The Whole Food Plant-Based Diet 

Under the umbrella term of a 'plant-based' diet, there are many different dietary styles which vary widely in their composition. Based on the available scientific evidence, I recommend and promote a whole food plant-based (WFPB) diet, which refers to consuming minimally-processed plant foods. 


A WFPB diet includes:

  • Fruits
  • Vegetables
  • Legumes (also known as pulses, such as chickpeas and lentils)
  • Nuts and seeds 
  • Whole grains and their products 

But excludes:

  • Meat and fish
  • Dairy products
  • Refined oils 
  • Refined sugars 
  • Highly-processed foods

Is a WFPB diet a vegan diet?

A WFPB diet is different to veganism.

While people who follow a WFPB diet are essentially on a vegan diet, they may not exclude animal products from their lifestyle (for example, the may still wear leather and silk), and as such wouldn't identify as vegan. Veganism is an ethical philosophy which seeks to eliminate all animal products from the diet and lifestyle. 

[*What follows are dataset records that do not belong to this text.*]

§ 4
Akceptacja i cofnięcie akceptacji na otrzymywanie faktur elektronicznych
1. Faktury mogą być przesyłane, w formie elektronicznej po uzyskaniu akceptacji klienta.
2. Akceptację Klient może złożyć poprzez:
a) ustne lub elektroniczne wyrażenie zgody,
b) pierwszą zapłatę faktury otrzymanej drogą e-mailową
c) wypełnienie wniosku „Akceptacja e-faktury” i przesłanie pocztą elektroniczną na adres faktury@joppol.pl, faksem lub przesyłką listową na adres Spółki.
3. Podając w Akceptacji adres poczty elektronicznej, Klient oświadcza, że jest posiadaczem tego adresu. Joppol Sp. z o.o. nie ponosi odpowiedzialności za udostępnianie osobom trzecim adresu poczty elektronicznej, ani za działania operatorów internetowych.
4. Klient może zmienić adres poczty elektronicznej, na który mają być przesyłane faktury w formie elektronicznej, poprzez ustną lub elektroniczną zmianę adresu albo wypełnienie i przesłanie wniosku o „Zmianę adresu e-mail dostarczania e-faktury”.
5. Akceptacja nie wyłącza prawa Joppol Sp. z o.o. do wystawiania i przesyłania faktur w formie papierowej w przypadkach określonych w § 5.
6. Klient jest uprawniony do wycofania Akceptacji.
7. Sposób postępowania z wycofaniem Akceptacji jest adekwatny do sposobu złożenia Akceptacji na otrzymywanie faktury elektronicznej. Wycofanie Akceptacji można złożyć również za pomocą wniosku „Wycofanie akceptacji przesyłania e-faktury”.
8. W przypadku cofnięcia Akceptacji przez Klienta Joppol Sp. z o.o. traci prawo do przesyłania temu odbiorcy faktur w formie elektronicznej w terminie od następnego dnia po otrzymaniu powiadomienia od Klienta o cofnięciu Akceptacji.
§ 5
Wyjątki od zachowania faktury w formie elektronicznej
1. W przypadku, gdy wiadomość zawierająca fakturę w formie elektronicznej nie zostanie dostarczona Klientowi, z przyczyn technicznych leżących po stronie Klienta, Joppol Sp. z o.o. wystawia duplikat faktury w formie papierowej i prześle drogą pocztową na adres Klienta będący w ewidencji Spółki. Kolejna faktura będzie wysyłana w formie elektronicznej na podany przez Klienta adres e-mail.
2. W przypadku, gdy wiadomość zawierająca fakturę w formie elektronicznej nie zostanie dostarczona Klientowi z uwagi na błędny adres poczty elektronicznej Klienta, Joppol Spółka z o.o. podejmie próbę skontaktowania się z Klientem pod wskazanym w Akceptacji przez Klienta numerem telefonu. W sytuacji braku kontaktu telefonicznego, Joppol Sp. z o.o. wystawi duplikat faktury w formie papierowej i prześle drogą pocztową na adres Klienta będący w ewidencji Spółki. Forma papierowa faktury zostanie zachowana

Conversely, many foods which are vegan are highly-processed (such as vegan cheeses and mock meats), and hence are not included on a WFPB diet. 

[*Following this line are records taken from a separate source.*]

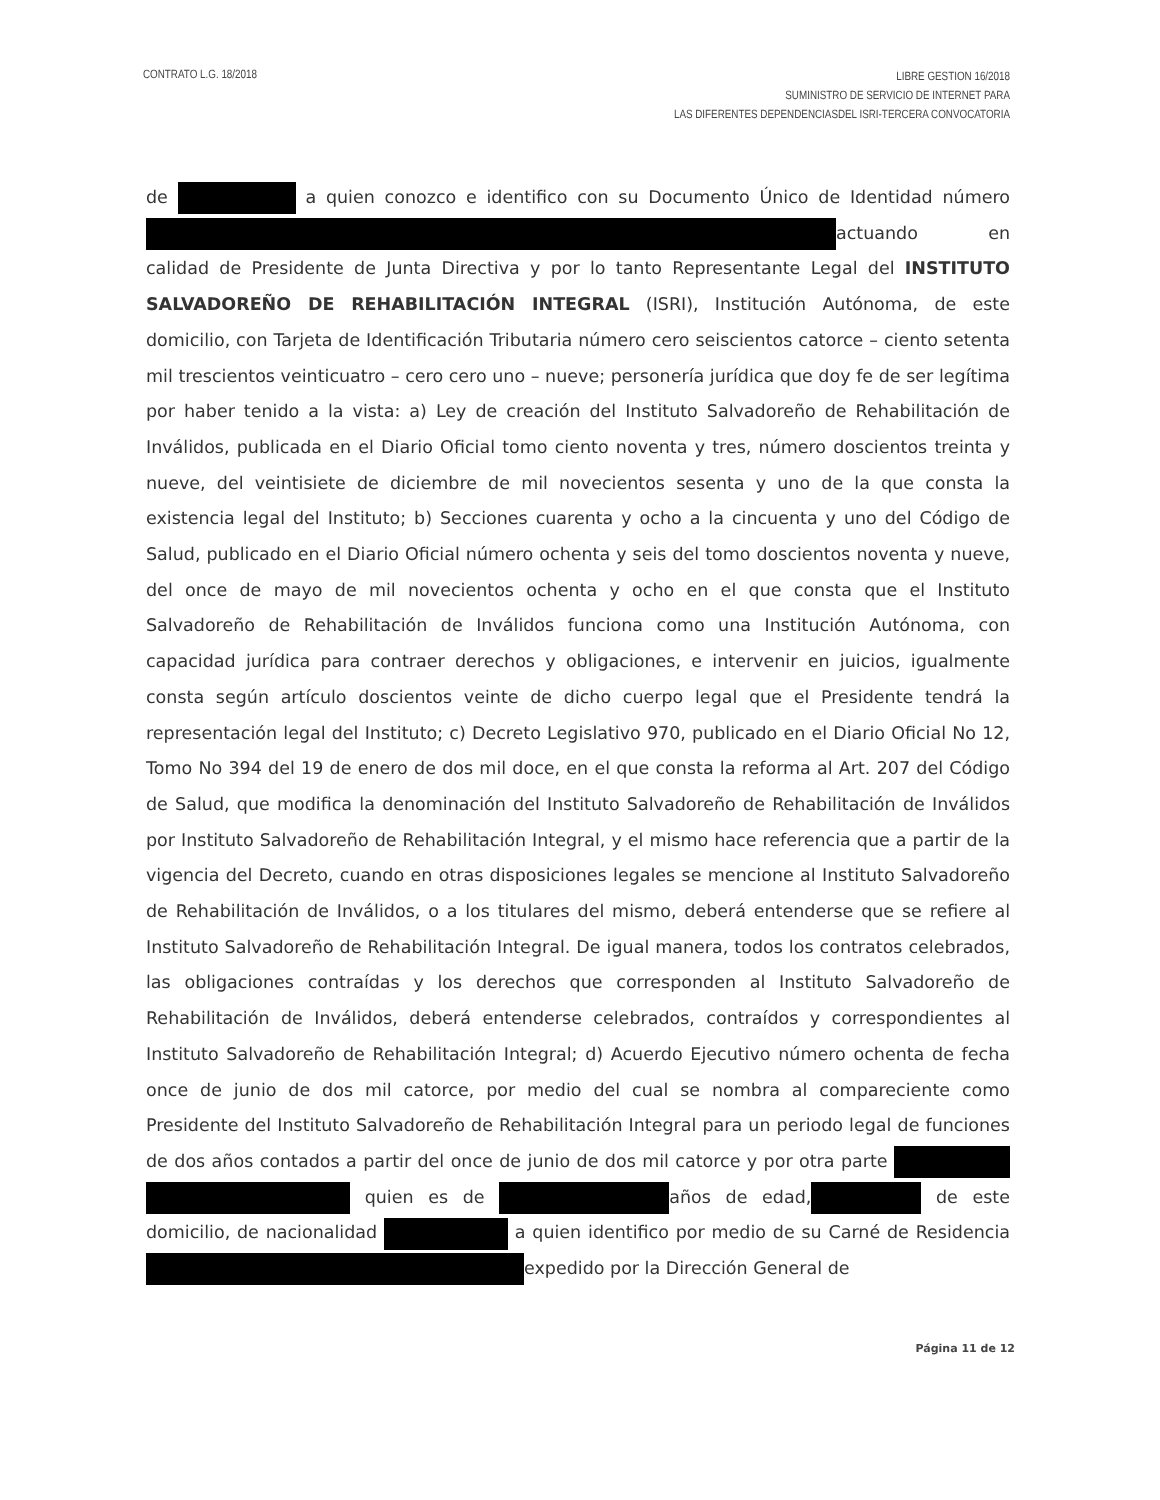CONTRATO L.G. 18/2018
LIBRE GESTION 16/2018
SUMINISTRO DE SERVICIO DE INTERNET PARA
LAS DIFERENTES DEPENDENCIASDEL ISRI-TERCERA CONVOCATORIA
de a quien conozco e identifico con su Documento Único de Identidad número actuando en calidad de Presidente de Junta Directiva y por lo tanto Representante Legal del INSTITUTO SALVADOREÑO DE REHABILITACIÓN INTEGRAL (ISRI), Institución Autónoma, de este domicilio, con Tarjeta de Identificación Tributaria número cero seiscientos catorce – ciento setenta mil trescientos veinticuatro – cero cero uno – nueve; personería jurídica que doy fe de ser legítima por haber tenido a la vista: a) Ley de creación del Instituto Salvadoreño de Rehabilitación de Inválidos, publicada en el Diario Oficial tomo ciento noventa y tres, número doscientos treinta y nueve, del veintisiete de diciembre de mil novecientos sesenta y uno de la que consta la existencia legal del Instituto; b) Secciones cuarenta y ocho a la cincuenta y uno del Código de Salud, publicado en el Diario Oficial número ochenta y seis del tomo doscientos noventa y nueve, del once de mayo de mil novecientos ochenta y ocho en el que consta que el Instituto Salvadoreño de Rehabilitación de Inválidos funciona como una Institución Autónoma, con capacidad jurídica para contraer derechos y obligaciones, e intervenir en juicios, igualmente consta según artículo doscientos veinte de dicho cuerpo legal que el Presidente tendrá la representación legal del Instituto; c) Decreto Legislativo 970, publicado en el Diario Oficial No 12, Tomo No 394 del 19 de enero de dos mil doce, en el que consta la reforma al Art. 207 del Código de Salud, que modifica la denominación del Instituto Salvadoreño de Rehabilitación de Inválidos por Instituto Salvadoreño de Rehabilitación Integral, y el mismo hace referencia que a partir de la vigencia del Decreto, cuando en otras disposiciones legales se mencione al Instituto Salvadoreño de Rehabilitación de Inválidos, o a los titulares del mismo, deberá entenderse que se refiere al Instituto Salvadoreño de Rehabilitación Integral. De igual manera, todos los contratos celebrados, las obligaciones contraídas y los derechos que corresponden al Instituto Salvadoreño de Rehabilitación de Inválidos, deberá entenderse celebrados, contraídos y correspondientes al Instituto Salvadoreño de Rehabilitación Integral; d) Acuerdo Ejecutivo número ochenta de fecha once de junio de dos mil catorce, por medio del cual se nombra al compareciente como Presidente del Instituto Salvadoreño de Rehabilitación Integral para un periodo legal de funciones de dos años contados a partir del once de junio de dos mil catorce y por otra parte quien es de años de edad, de este domicilio, de nacionalidad a quien identifico por medio de su Carné de Residencia expedido por la Dirección General de
Página 11 de 12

Why would someone choose to eat a WFPB diet?

For their health: 
WFPB diets are packed with vitamins, minerals, dietary fibre, and powerful phytonutrients (such as lycopene in tomatoes and beta-carotene in pumpkin), and have been shown to reduce the risk of chronic diseases such as Type 2 Diabetes and cardiovascular (heart) disease (CVD).

For the environment:
The simplest and most effective way to reduce your carbon footprint is to stop eating animal foods such as meat and dairy. Farmed animals contribute huge quantities of  greenhouse gases (methane and carbon dioxide) to the atmosphere, which is the key driver of global warming. Animal agriculture is also notoriously water-intensive, adding strain to this limited natural resource.

On compassionate grounds:
Modern-day factory farming is a far cry from our idyllic, childhood visions of animals on a farm. Farming is a business, like any other. Costs are cut where possible to maximise profits, which means animals are packed tightly into cages, subjected to painful procedures without anaesthetic, pumped with antibiotics (as a preventative measure), and aren't allowed to socialise or express normal behaviours.